Resulta que hay un Hijo de Puta con mayúsculas que se dedica a destrozar vidas, o mejor dicho, primero las crea para luego jugar con ellas a su propio antojo. Pues como decía, este Hijo de Puta debe contar con todo un casino en sus posesiones, una ruleta en la que en vez de números hay catástrofes, en vez de las jugadas “pase”, “manque”, “rojo”, “negro” y demás, una colección de enfermedades y dolencias de todo tipo. Supongo que tendrá también un Bingo, con el que en vez de cantar “LÍNEA” gracias a unas bolitas amarillas con numeritos, se cante “MUERTO” según el número de infartos que haya tenido la pobre representación de la malvada bolita amarilla, claro. Juega con nosotros como nosotros jugamos al Póquer, a la ruleta, a las tragaperras o al Bingo. Macabramente podría sacarme más símiles de la manga con juegos como “El Ahorcado”, “Buscaminas”, “Solitario”, “Hundir la Flota”, etc. Supongo que no seré el único desengañado, pero aún hay muchos a los que la Fe les ciega, millones de personas en el mundo que le defienden mientras el muy Hijo de Puta juega con nosotros.

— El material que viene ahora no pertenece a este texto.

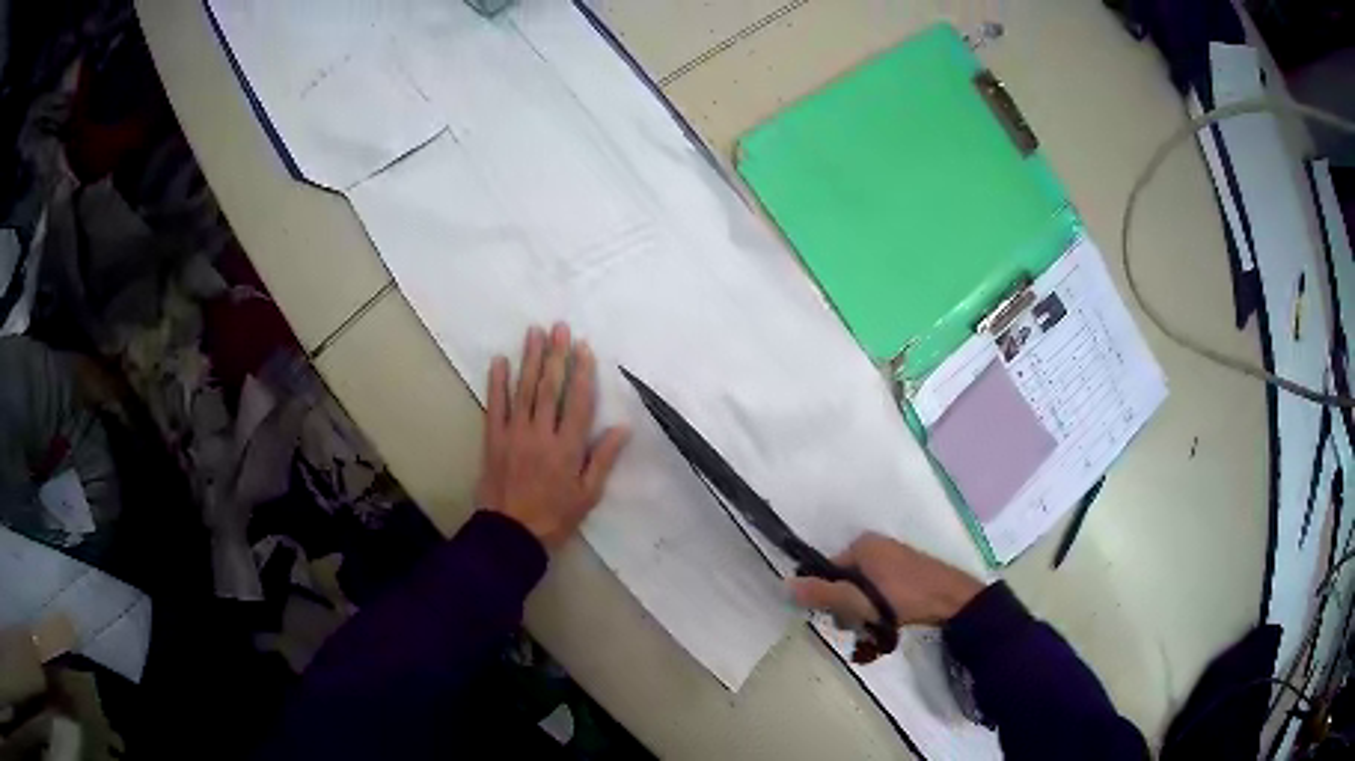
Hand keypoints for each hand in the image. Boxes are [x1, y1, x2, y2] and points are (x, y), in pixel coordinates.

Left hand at [476, 323, 629, 548]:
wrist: (511, 533)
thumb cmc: (555, 516)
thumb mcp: (587, 494)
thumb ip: (603, 459)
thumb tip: (623, 427)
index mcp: (568, 448)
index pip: (579, 402)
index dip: (583, 373)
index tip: (584, 348)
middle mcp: (541, 434)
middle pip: (550, 388)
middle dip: (556, 355)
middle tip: (559, 328)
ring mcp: (514, 433)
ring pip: (524, 390)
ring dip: (529, 359)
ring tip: (534, 332)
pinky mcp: (493, 438)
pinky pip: (495, 405)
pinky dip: (497, 382)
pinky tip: (499, 361)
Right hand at [788, 533, 983, 627]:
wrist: (952, 600)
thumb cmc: (903, 597)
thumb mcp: (859, 601)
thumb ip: (823, 594)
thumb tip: (785, 585)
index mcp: (862, 545)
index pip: (826, 571)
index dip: (828, 597)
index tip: (840, 618)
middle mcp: (875, 547)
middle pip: (844, 583)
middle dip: (847, 609)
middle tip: (860, 627)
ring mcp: (892, 560)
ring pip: (861, 592)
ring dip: (863, 614)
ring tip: (874, 632)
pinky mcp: (904, 574)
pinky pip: (878, 593)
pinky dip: (878, 611)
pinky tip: (886, 627)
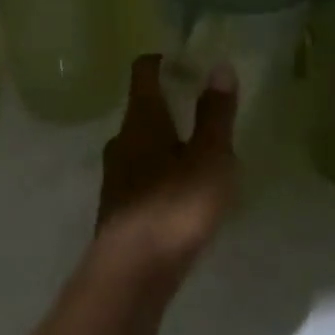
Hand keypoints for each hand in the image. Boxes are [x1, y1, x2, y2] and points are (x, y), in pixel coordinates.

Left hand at [97, 55, 239, 280]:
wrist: (132, 273)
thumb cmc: (175, 206)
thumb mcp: (209, 158)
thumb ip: (215, 114)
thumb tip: (219, 66)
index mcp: (141, 120)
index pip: (143, 72)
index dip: (163, 61)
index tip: (187, 62)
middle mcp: (122, 140)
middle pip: (144, 110)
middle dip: (172, 107)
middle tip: (206, 114)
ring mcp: (116, 175)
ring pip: (144, 146)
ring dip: (168, 144)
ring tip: (203, 157)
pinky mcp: (119, 208)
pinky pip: (143, 176)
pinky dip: (163, 174)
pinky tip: (185, 196)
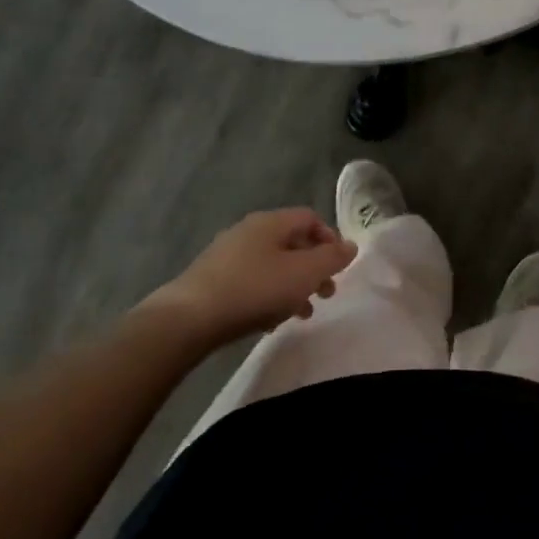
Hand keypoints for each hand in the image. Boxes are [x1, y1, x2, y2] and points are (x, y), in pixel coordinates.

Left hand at [140, 208, 357, 346]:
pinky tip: (270, 320)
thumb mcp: (304, 273)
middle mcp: (249, 231)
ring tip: (302, 312)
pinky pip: (252, 281)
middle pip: (292, 242)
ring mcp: (227, 254)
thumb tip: (350, 246)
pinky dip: (269, 295)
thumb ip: (332, 258)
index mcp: (271, 222)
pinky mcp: (212, 279)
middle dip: (314, 267)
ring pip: (272, 264)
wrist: (188, 319)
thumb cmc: (254, 289)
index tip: (340, 267)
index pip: (311, 218)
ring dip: (293, 285)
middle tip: (326, 293)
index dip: (331, 239)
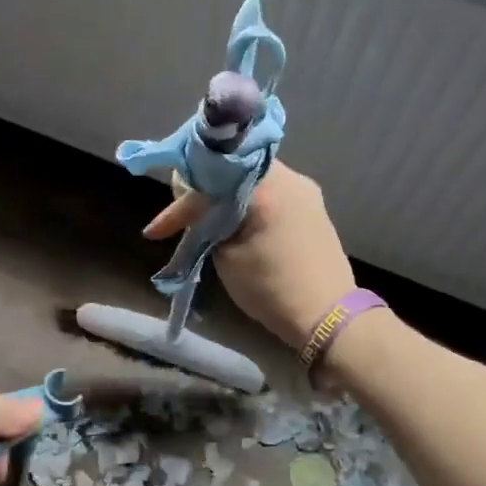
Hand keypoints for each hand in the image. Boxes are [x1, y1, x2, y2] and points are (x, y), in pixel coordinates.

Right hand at [143, 162, 354, 347]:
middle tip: (181, 215)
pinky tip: (234, 222)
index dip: (180, 204)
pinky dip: (247, 203)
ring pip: (252, 180)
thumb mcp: (226, 257)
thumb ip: (208, 223)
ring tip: (204, 220)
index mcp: (266, 187)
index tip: (156, 230)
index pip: (210, 179)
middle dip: (203, 190)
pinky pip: (271, 192)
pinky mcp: (312, 207)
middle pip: (233, 169)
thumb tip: (197, 208)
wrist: (328, 316)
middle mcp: (290, 178)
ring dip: (225, 197)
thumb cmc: (271, 289)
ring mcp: (305, 191)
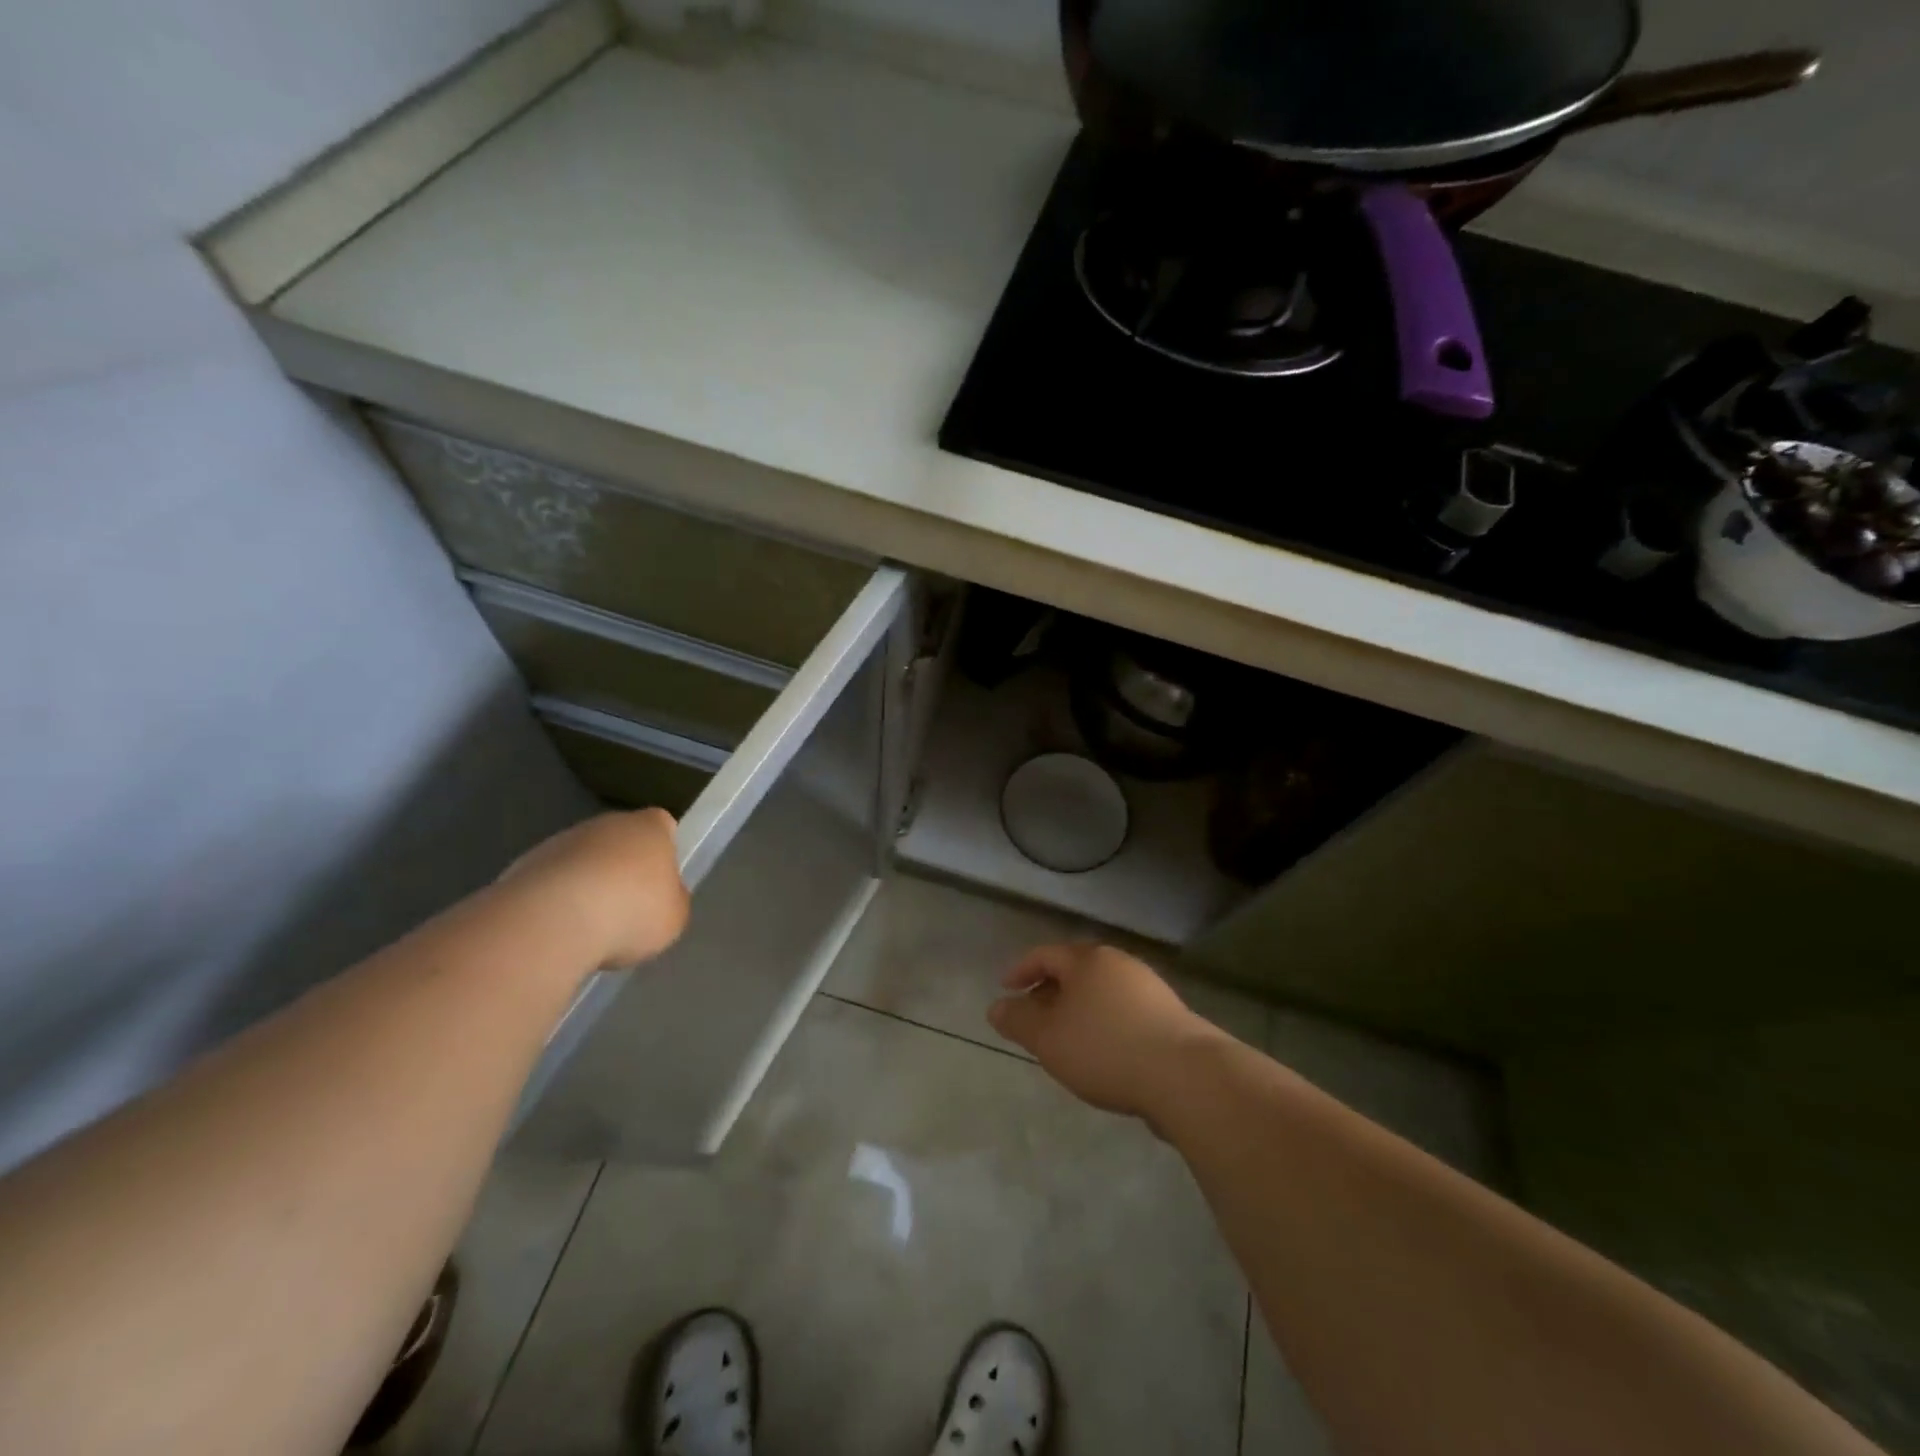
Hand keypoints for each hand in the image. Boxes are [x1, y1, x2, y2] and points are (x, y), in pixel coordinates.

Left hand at [501, 810, 690, 967]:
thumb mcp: (674, 915)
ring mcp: (561, 841)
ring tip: (588, 926)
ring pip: (582, 859)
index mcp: (650, 828)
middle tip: (626, 907)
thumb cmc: (631, 912)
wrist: (553, 921)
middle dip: (622, 867)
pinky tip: (558, 929)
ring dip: (586, 883)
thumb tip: (663, 895)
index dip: (663, 849)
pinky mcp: (524, 865)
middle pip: (620, 840)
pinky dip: (555, 900)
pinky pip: (551, 880)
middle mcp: (607, 824)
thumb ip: (672, 899)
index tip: (661, 879)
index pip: (663, 824)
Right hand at [987, 943, 1226, 1121]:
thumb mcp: (1048, 1038)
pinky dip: (1104, 1024)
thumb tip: (996, 1007)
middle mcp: (1119, 964)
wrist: (1186, 1075)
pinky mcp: (1170, 1016)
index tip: (1006, 989)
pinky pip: (1124, 1012)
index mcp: (1087, 960)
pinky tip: (1104, 1054)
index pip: (1045, 954)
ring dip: (1079, 1010)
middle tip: (1034, 1017)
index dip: (1021, 970)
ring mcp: (1149, 988)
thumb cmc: (1105, 1048)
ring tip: (1067, 1040)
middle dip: (1050, 991)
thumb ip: (1018, 1021)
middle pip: (1076, 971)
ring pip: (1101, 992)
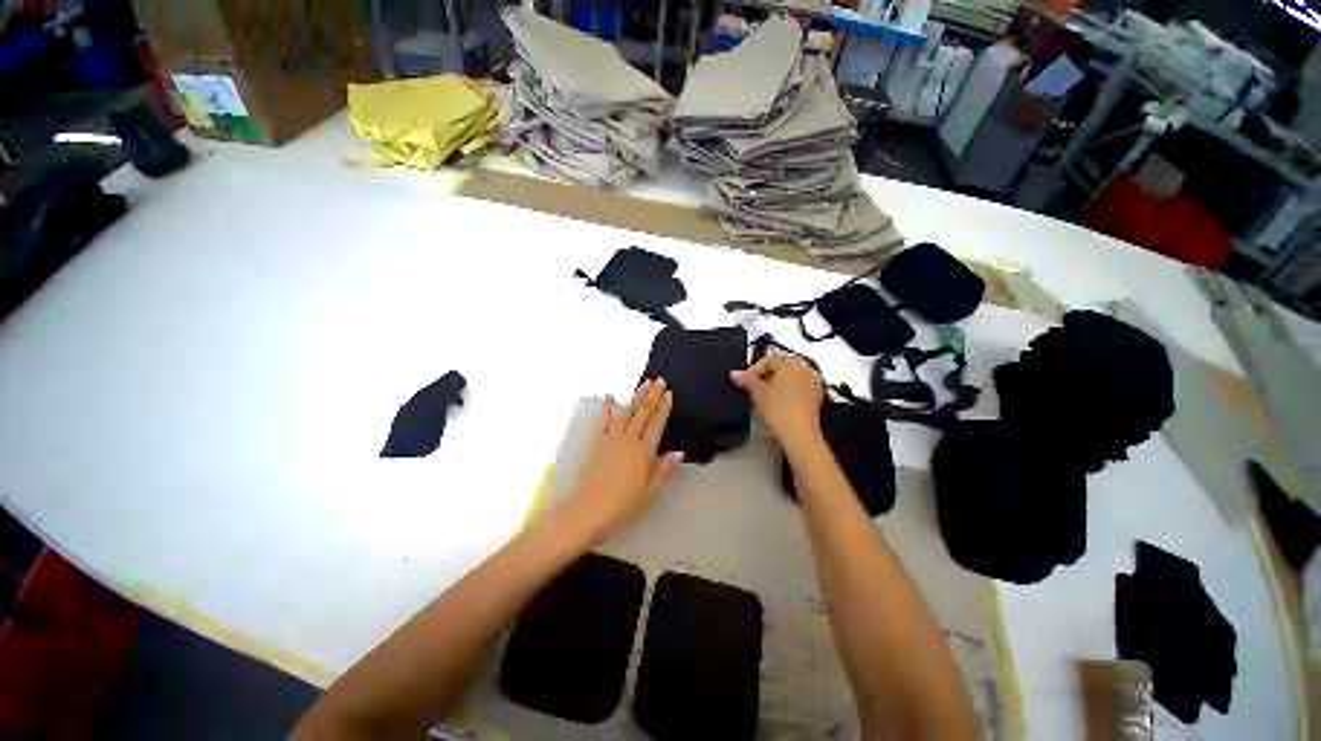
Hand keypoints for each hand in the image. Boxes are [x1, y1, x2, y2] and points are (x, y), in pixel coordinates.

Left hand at [561, 379, 682, 542]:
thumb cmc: (622, 506)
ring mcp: (611, 439)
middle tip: (659, 380)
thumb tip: (679, 452)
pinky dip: (607, 408)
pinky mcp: (598, 443)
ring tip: (644, 383)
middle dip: (652, 396)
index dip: (663, 408)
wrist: (586, 511)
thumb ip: (664, 470)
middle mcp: (628, 440)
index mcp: (643, 452)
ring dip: (636, 397)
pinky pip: (604, 421)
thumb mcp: (649, 493)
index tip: (669, 393)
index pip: (656, 424)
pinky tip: (610, 396)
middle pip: (643, 413)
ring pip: (627, 413)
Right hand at [730, 356, 823, 448]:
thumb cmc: (778, 410)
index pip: (766, 360)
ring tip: (764, 398)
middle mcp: (805, 367)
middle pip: (780, 367)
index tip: (743, 383)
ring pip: (789, 377)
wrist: (799, 434)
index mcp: (790, 361)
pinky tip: (778, 404)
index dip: (752, 371)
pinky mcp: (817, 396)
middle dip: (765, 377)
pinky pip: (798, 387)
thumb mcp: (757, 393)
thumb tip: (735, 374)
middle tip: (752, 390)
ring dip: (776, 384)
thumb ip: (746, 379)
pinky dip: (787, 391)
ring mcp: (814, 381)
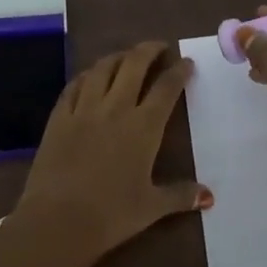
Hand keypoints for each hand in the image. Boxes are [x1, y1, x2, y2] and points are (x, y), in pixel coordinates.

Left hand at [13, 41, 211, 260]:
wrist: (57, 220)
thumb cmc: (111, 215)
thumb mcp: (151, 208)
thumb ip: (180, 196)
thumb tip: (209, 197)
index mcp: (143, 126)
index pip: (166, 88)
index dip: (179, 71)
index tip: (187, 62)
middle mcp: (116, 108)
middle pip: (134, 65)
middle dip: (149, 50)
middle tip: (158, 46)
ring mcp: (84, 109)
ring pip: (103, 68)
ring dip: (118, 56)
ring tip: (126, 56)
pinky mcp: (60, 117)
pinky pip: (75, 85)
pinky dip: (87, 75)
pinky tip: (90, 76)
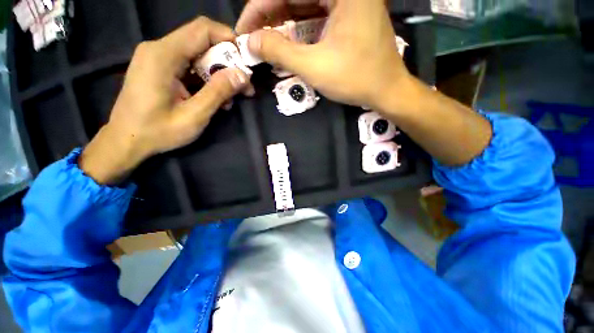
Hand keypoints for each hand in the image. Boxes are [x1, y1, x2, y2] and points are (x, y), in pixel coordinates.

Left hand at [79, 17, 251, 184]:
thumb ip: (218, 92)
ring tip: (231, 97)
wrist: (126, 141)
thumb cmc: (157, 132)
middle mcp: (159, 49)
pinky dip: (207, 79)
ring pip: (198, 54)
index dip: (229, 39)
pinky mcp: (160, 68)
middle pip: (202, 41)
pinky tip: (215, 98)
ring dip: (219, 73)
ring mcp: (158, 58)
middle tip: (244, 85)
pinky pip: (190, 65)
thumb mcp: (194, 115)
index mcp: (163, 55)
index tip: (246, 61)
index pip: (202, 29)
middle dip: (228, 62)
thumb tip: (243, 76)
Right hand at [239, 0, 411, 108]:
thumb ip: (280, 52)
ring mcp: (349, 1)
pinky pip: (317, 14)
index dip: (259, 8)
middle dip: (270, 16)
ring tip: (265, 39)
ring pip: (306, 5)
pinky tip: (287, 39)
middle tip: (252, 37)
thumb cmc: (355, 79)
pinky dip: (300, 27)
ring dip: (283, 22)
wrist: (386, 91)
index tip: (244, 30)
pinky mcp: (349, 15)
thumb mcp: (315, 67)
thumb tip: (251, 42)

Y es que un buen día, un cabeza de familia iba con su retoño, hecho ya un hombre, a comprar el pan y le alojaron dos balas en el cráneo delante de su hijo. O unos cuantos millares de personas tropezaron con un grupo de esquizofrénicos que decidieron estrellar unos cuantos aviones en los que iban contra dos rascacielos abarrotados de oficinas llenas de directivos, presidentes, presidentes adjuntos, coordinadores generales, gerentes, administrativos, secretarias, seniors, juniors, señoras de la limpieza, diseñadores, programadores, seguratas, repartidores, mensajeros, estilistas, representantes, becarios y demás empleados. O en según qué zonas, las mujeres dan a luz ocho o diez niños para intentar que alguno tenga la suerte de sobrevivir y pasar a Melilla… Como iba diciendo, un buen día, un hombre cercano a los sesenta, casado y con dos hijos, una buena persona que se había dedicado desde los catorce a trabajar para después poder sacar su familia adelante, sin meterse nunca con nadie, montando en bicicleta un sábado, como cualquier otro sábado desde hacía cuarenta años, tiene la mala suerte de cruzar una zona de grava en el arcén y abrirse la cabeza, encontrándose actualmente con un pie en el otro barrio y el otro en una silla de ruedas rodeado de enfermeros que le hagan incluso la digestión hasta sus restos. Pero todo tiene su lado positivo, podrían haber matado también el hijo en el primer caso, hay que dar gracias a Dios por ello, como hay que dar gracias a Dios porque aquel 11 de septiembre no hubieran 90.000 personas en las Torres Gemelas, o sólo unos cuantos milloncejos de personas mueran de hambre u otras enfermedades al año, o mi padre se quede vegetal en vez de haber esparcido el resto de sus sesos por el asfalto y haberla diñado en medio de la carretera. ¿He de dar gracias a Dios?

Sólo me queda una última pregunta: esos que le defienden, ¿son tan hijos de puta como Él o son meros corderillos en manos de Dios? Lo mejor sería que ese al que llaman Dios mire al menos para otro lado que no sea el mío.